発表

3C-043

性的児童虐待面接シミュレーションとフィードバックによる面接技術の向上

[責任発表者] 萩野谷 俊平:1,2
[連名発表者・登壇者] ポンペッダ フランチェスコ#:3, 仲 真紀子:4, アントフォルク ヤン#:5, サンティーラ ペッカ#:1
1:ニューヨーク大学上海校, 2:法政大学大学院ライフスキル教育研究所, 3:グロスターシャー大学, 4:立命館大学, 5:オーボ・アカデミー大学

【問題と目的】
 捜査面接技術の向上は国際的に重要な課題であり,欧米を中心とした発問方法の実証的知見を背景に,性的被虐待児童を想定したアバターへの面接シミュレーションを通して面接者を訓練するアバタートレーニングが開発され,その有効性が確認されている(e.g. Pompedda et al., 2014, 2017)。アバタートレーニングで用いる専用アプリケーションは,発問タイプ(誘いかけ,促しなど)と児童の返答内容に関する心理学的知見に基づく返答選択アルゴリズムを搭載している。トレーニングでは,面接者が口頭で自由に行った質問をオペレータが発問タイプにコード化し,入力されたコードを返答選択アルゴリズムが処理することで,アバターの返答が自動選択,再生される(Fig 1)。本研究では,アバタートレーニングの日本語版を開発し,その訓練効果を検証した。
【方 法】
 本研究では,大学生(n = 32: 遠隔)と警察官(n = 21: 対面)の2つのサンプルでアバタートレーニングの効果検証を実施した。
 大学生は,フィードバックあり群(F: n = 17)とフィードバックなし群(NoF: n = 15)のいずれかに割り当てられた。すべての参加者は,16体のうちランダムに選択した6体のアバターに対して,各アバターの虐待被害が疑われるに至った経緯の文章を確認した後,最長10分間の面接を実施した。さらにフィードバックあり群では,参加者は各面接後に事案の結末に関する情報と発問方法(面接中に使用されたオープン質問2問とクローズド質問2問の計4問)に関するフィードバックを受け取った。
 警察官は,4回面接群(4F: n = 10)と8回面接群(4NoF+4F: n = 11)のいずれかに割り当てられた。4回面接群では,参加者は4体のアバターに対して面接を行い,各面接の後に事案の結末と発問方法のフィードバックを受け取った。8回面接群では,参加者は4体のアバターに対する面接をフィードバックを受け取らずに行い,続けてさらに4体の面接をフィードバックを受け取りながら実施した。
【結 果】
 各面接で使用された質問に占めるオープン質問の割合を参加者ごとに算出した。
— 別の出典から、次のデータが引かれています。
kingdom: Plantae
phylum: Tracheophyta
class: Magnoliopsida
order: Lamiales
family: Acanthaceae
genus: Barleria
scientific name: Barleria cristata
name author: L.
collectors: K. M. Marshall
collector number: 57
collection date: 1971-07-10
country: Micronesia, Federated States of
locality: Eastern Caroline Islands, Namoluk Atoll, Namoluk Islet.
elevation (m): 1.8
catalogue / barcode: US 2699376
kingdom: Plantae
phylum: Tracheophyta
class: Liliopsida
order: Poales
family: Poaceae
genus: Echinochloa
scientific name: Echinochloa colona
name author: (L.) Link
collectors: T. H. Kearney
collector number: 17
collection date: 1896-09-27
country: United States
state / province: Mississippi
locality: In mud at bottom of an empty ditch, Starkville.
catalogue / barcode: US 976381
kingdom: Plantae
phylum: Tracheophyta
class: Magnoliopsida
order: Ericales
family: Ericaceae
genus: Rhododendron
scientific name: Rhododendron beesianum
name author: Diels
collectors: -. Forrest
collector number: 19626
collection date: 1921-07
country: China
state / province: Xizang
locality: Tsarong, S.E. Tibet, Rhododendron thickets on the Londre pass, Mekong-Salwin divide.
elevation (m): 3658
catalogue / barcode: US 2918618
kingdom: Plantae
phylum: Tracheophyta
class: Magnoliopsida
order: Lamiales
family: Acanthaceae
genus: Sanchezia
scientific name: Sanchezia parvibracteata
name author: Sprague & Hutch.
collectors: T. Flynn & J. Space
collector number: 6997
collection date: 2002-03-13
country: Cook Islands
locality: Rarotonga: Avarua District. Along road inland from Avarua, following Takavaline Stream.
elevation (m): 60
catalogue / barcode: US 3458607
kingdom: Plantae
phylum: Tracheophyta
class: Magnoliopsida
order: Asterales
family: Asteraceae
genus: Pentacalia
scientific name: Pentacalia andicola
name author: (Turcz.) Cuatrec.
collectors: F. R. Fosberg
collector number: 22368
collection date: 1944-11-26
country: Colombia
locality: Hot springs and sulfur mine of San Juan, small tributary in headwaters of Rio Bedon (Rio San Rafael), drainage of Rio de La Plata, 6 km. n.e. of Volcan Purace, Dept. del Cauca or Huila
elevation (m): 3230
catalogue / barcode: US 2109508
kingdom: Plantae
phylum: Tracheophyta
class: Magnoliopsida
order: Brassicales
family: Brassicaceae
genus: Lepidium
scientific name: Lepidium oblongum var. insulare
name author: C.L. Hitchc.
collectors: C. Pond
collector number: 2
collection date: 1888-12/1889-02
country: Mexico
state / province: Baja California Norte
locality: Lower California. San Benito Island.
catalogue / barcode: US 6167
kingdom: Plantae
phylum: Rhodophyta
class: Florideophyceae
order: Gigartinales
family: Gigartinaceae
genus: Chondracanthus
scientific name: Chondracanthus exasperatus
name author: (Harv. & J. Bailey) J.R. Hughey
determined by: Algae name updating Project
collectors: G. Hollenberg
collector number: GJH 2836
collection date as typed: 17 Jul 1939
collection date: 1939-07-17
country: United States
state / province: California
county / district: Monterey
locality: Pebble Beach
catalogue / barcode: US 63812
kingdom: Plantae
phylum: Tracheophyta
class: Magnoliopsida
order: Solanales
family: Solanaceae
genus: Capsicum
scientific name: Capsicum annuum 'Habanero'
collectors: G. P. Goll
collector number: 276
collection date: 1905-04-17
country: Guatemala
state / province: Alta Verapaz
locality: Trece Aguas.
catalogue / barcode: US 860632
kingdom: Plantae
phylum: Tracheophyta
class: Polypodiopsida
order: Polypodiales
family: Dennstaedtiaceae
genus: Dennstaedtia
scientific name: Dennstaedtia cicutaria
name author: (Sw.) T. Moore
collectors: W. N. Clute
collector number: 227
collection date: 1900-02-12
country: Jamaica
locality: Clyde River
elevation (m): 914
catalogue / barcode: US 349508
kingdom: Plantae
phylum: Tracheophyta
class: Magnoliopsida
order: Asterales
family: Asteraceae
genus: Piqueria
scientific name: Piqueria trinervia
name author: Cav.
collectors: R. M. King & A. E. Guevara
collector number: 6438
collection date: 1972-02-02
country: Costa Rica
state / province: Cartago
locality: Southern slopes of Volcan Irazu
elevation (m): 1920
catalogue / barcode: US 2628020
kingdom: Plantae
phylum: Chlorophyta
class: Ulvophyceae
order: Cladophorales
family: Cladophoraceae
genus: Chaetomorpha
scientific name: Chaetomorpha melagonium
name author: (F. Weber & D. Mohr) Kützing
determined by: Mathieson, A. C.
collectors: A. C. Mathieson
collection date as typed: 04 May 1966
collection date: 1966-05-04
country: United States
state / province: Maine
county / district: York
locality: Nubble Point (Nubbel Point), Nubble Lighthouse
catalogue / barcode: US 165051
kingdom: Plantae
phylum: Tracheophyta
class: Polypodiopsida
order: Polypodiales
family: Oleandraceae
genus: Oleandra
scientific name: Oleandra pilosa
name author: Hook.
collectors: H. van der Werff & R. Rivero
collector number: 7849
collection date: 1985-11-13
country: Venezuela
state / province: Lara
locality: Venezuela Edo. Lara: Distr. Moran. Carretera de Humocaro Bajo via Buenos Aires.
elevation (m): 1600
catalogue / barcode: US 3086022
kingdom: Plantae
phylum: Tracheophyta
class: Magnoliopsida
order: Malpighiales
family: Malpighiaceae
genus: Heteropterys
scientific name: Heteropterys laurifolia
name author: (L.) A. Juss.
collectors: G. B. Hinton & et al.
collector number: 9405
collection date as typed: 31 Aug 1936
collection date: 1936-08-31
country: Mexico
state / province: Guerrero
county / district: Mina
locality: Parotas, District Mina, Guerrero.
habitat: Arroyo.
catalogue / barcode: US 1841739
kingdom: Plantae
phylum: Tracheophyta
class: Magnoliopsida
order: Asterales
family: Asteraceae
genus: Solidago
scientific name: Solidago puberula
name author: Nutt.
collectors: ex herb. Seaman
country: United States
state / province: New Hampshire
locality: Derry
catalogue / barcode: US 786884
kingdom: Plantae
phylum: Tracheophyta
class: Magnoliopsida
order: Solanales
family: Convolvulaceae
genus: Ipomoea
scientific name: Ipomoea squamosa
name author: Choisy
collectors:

各サンプルにおける条件ごとのオープン質問の割合の変動および誤差範囲として算出したガブリエル比較区間(Gabriel, 1978)をFig 2, 3に示す。
 ガブリエル比較区間は,区間同士の誤差範囲に重なりがない場合を有意差があるケースとして,視覚的に多重比較を行うことができる。Fig 2から,大学生では,4回目以降の面接において,フィードバックなし群に比べてフィードバックあり群で,有意にオープン質問の割合が向上した。Fig 3から,警察官では,4回面接群の2回目以降,および8回面接群の6回目以降の面接で,有意にオープン質問の割合が向上した。
【考 察】
 本研究では,遠隔,対面に関わらず,性的児童虐待面接のシミュレーションとフィードバックを組み合わせることでオープン質問の使用率が増加し,面接技術の向上が認められた。また,大学生と警察官で初回面接時のオープン質問の割合がほぼ同じ水準(約45%)であった一方で,4回目の面接では大学生(約60%)に比べて警察官(約80%)においてより大きな比率の向上を示した。その背景としては,(1)講義の一環としてトレーニングを受けた大学生に比べて,警察官は業務に活かされる訓練として受講したためより高い動機付けを有していた可能性,また,(2)警察官の多く(71%)が児童面接に関する専門研修の受講経験があり,その知識をトレーニングに用いることでより大きな改善となった可能性が考えられる。さらに言えば,専門研修の受講経験を有する警察官のサンプルにおいても訓練効果が認められたことは意義深い。現在,司法面接研修等の専門研修の受講者は年々増加しており,これら研修との相乗効果によって,現場で面接にあたる実務家の支援に寄与することが期待される。